According to him, the hospital had paid for the repairs of another one in Abuja, adding that the hospital now has six functional ventilators.

“We will see how to encourage the two engineers,” he promised.

Narrating how their journey started, one of the engineers, Mr Gyang, told DAILY NIGERIAN that sometimes last week he had approached the JUTH management for an opportunity to fabricate a ventilator, which the management obliged.

According to him, the management, however, offered to try them with a repairs of the three faulty ventilators, which they did.

“After the outbreak of Coronavirus, I heard about ventilators and their scarcity across the globe.
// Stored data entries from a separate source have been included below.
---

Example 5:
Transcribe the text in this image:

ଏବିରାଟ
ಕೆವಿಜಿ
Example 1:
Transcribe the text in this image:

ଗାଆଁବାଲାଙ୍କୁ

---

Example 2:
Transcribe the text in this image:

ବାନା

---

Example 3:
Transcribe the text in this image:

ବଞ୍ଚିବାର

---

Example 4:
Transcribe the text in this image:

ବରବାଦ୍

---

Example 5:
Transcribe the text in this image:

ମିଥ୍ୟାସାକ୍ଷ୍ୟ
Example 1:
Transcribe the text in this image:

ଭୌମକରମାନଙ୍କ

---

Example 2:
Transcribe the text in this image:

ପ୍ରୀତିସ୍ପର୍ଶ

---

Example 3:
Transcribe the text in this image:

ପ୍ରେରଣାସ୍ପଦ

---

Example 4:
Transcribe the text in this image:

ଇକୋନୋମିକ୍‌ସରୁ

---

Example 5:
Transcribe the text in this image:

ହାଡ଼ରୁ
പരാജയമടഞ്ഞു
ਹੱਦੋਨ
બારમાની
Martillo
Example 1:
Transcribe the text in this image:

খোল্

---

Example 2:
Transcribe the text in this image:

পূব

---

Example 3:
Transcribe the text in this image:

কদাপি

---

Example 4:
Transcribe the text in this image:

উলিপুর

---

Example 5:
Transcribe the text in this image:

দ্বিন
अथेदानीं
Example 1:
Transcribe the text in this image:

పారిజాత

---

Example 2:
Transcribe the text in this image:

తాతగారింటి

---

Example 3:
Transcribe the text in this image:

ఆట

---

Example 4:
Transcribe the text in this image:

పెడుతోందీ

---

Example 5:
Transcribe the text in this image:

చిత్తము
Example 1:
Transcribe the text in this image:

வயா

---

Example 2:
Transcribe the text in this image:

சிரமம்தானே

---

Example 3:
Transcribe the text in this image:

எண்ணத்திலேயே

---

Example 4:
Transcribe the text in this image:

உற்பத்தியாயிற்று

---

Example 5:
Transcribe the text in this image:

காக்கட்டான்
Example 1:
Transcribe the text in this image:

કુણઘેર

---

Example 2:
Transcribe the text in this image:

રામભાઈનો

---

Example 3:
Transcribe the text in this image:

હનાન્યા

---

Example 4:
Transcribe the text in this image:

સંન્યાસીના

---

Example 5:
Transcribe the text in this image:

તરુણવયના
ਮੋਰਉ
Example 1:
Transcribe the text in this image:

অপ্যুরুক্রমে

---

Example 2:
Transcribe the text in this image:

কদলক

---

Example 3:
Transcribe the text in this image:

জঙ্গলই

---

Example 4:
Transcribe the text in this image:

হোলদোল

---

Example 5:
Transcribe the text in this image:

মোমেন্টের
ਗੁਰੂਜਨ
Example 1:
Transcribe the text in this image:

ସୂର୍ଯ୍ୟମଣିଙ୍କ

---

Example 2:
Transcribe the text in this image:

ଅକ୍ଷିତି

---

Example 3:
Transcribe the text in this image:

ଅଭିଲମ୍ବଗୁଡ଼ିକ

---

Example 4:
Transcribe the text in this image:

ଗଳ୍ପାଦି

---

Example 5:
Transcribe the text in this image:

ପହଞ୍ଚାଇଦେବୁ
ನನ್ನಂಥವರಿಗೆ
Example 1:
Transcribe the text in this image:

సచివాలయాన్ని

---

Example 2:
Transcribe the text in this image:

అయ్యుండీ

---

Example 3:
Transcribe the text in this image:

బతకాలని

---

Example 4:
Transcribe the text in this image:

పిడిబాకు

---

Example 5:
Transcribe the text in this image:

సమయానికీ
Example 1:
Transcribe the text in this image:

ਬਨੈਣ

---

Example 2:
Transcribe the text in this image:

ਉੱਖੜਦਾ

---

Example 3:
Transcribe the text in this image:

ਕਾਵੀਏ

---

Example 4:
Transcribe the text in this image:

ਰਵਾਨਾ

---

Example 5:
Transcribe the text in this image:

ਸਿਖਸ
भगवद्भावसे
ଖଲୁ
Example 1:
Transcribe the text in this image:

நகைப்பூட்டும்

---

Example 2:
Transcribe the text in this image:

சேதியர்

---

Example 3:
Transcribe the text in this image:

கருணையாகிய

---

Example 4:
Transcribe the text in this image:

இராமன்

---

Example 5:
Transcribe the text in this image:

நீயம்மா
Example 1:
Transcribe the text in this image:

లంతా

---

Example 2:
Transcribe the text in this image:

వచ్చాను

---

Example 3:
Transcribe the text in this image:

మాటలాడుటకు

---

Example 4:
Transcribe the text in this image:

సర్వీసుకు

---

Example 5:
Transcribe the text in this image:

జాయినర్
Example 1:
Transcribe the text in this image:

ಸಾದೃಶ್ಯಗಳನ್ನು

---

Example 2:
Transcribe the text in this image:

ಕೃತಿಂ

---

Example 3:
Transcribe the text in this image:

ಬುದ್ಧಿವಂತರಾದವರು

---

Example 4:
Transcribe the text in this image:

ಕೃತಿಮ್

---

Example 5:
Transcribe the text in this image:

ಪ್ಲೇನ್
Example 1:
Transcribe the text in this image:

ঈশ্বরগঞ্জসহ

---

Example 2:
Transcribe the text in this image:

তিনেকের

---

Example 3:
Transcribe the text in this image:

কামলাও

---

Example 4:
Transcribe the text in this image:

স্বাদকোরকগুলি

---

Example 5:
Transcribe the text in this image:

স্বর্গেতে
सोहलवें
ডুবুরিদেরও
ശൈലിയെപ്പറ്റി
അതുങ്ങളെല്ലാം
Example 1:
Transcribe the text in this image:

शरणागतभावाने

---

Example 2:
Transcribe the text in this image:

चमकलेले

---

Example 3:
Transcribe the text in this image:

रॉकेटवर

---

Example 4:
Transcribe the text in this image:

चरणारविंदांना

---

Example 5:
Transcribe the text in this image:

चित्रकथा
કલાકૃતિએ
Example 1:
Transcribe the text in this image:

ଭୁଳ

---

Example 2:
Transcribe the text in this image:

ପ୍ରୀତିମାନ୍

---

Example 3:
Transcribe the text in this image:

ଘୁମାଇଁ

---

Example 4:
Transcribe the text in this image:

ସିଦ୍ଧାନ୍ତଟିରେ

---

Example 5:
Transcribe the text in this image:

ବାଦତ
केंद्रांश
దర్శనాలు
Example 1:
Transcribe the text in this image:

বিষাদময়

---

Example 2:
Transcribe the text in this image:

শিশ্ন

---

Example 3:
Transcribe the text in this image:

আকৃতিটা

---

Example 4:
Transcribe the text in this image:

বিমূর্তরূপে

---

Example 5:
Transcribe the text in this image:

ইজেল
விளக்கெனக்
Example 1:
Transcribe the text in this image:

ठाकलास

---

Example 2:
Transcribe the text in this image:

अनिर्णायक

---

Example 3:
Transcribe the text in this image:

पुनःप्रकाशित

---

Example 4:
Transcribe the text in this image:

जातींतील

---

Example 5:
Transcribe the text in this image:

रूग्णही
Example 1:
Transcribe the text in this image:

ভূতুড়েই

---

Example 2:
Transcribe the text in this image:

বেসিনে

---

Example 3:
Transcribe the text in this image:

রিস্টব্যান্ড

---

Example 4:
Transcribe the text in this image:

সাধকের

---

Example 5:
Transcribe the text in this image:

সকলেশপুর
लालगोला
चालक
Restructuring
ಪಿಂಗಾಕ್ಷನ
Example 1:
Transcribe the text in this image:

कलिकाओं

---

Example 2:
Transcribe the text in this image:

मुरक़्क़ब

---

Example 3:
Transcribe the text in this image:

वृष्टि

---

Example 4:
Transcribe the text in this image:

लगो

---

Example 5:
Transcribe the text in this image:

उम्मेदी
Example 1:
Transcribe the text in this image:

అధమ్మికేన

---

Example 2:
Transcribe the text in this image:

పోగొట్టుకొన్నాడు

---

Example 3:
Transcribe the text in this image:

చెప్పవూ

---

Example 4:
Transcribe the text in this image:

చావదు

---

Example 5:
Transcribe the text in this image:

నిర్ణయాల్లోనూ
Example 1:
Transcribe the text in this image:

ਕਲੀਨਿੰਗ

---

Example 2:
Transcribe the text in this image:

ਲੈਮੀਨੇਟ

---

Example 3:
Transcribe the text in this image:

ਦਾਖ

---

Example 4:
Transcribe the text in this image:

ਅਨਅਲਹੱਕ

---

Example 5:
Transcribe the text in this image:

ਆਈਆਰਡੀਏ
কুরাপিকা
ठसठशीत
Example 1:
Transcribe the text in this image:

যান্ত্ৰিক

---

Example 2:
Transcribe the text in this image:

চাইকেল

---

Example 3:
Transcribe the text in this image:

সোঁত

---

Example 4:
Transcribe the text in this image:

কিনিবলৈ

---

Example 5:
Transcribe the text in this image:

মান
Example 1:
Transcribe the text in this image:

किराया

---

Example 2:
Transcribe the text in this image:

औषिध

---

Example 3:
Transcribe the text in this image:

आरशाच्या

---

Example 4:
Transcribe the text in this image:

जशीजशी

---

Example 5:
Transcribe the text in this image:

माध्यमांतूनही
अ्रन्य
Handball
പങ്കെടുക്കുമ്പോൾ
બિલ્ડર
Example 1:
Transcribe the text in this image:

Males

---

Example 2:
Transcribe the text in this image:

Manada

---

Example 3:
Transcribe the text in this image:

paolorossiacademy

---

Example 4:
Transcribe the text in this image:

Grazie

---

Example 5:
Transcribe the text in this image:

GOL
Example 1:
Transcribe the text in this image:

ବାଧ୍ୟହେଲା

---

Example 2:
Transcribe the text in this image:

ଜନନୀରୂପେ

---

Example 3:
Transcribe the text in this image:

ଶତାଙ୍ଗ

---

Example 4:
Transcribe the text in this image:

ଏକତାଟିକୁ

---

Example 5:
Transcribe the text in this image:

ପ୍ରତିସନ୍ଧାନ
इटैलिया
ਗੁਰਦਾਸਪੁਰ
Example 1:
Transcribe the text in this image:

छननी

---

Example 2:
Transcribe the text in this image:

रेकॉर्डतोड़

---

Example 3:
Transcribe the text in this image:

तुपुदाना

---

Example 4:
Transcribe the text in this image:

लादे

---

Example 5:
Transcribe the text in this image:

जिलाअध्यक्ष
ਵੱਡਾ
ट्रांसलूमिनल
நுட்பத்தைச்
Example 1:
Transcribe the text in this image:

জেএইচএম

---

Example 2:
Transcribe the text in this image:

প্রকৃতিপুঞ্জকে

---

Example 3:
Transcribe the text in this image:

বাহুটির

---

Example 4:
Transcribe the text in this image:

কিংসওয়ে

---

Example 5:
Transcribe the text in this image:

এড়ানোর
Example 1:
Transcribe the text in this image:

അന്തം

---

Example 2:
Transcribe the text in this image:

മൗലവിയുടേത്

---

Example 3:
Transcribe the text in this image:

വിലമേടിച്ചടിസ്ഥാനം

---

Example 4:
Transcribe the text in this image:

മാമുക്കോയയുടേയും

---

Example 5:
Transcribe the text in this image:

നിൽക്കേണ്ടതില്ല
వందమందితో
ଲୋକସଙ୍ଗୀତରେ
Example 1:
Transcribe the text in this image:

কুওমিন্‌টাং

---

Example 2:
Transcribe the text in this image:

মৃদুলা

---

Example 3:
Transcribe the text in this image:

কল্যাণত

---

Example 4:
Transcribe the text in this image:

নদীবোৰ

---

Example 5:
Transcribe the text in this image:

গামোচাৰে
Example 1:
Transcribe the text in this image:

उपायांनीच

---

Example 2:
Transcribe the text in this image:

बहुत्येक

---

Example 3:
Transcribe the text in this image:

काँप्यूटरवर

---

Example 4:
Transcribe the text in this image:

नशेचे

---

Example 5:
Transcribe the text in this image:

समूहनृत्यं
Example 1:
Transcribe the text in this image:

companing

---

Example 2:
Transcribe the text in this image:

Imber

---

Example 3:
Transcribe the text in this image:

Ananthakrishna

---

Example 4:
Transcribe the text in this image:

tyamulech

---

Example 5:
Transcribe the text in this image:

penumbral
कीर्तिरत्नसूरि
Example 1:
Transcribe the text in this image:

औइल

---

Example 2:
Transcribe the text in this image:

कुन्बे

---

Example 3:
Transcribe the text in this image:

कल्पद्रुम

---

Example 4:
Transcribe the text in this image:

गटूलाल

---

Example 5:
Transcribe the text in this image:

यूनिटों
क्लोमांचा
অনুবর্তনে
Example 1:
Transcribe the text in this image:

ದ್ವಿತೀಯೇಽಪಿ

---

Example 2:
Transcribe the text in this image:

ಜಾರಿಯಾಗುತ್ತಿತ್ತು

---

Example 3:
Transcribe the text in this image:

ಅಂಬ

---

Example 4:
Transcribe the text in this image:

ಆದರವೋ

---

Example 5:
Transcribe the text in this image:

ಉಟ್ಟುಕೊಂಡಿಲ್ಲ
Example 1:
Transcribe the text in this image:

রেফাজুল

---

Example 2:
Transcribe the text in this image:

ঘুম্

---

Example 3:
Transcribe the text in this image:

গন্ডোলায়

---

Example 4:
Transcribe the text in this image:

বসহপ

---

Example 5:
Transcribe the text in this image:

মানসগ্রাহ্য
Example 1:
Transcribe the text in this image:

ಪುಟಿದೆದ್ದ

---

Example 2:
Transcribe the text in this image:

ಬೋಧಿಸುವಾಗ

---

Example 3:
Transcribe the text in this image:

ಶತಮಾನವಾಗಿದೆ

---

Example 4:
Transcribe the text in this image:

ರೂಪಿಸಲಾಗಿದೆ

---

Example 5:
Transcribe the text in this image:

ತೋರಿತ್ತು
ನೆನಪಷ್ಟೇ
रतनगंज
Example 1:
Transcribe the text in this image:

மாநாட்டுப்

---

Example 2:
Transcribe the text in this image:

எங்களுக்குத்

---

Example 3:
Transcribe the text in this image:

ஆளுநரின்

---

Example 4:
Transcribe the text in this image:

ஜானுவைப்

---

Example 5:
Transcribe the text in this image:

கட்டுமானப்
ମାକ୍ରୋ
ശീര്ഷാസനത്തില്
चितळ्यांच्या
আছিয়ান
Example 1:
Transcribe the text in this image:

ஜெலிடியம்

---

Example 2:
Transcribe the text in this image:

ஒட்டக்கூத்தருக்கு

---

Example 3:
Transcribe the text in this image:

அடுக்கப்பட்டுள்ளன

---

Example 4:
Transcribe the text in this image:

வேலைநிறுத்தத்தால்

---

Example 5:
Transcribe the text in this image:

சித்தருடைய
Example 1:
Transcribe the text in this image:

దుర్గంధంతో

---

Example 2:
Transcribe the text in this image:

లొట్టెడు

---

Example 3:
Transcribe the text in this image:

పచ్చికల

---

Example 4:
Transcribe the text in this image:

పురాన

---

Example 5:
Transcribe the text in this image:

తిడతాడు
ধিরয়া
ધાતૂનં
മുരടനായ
I made a research on it and attempted to fabricate one.

“I then came and talked to the management of JUTH. I was taken to where some faulty ventilators were and were offered to repair two for a trial.

“I called my friend and we worked on a particular one and fixed it. We also fixed the second one thereafter.

“We will keep on working to see that we could at least fix others and possibly fabricate one.

“We are not trained on ventilators, but we gave a trial and fixed these ones in about five days. We feel happy that at least some thing was achieved,” said engineer Jibril.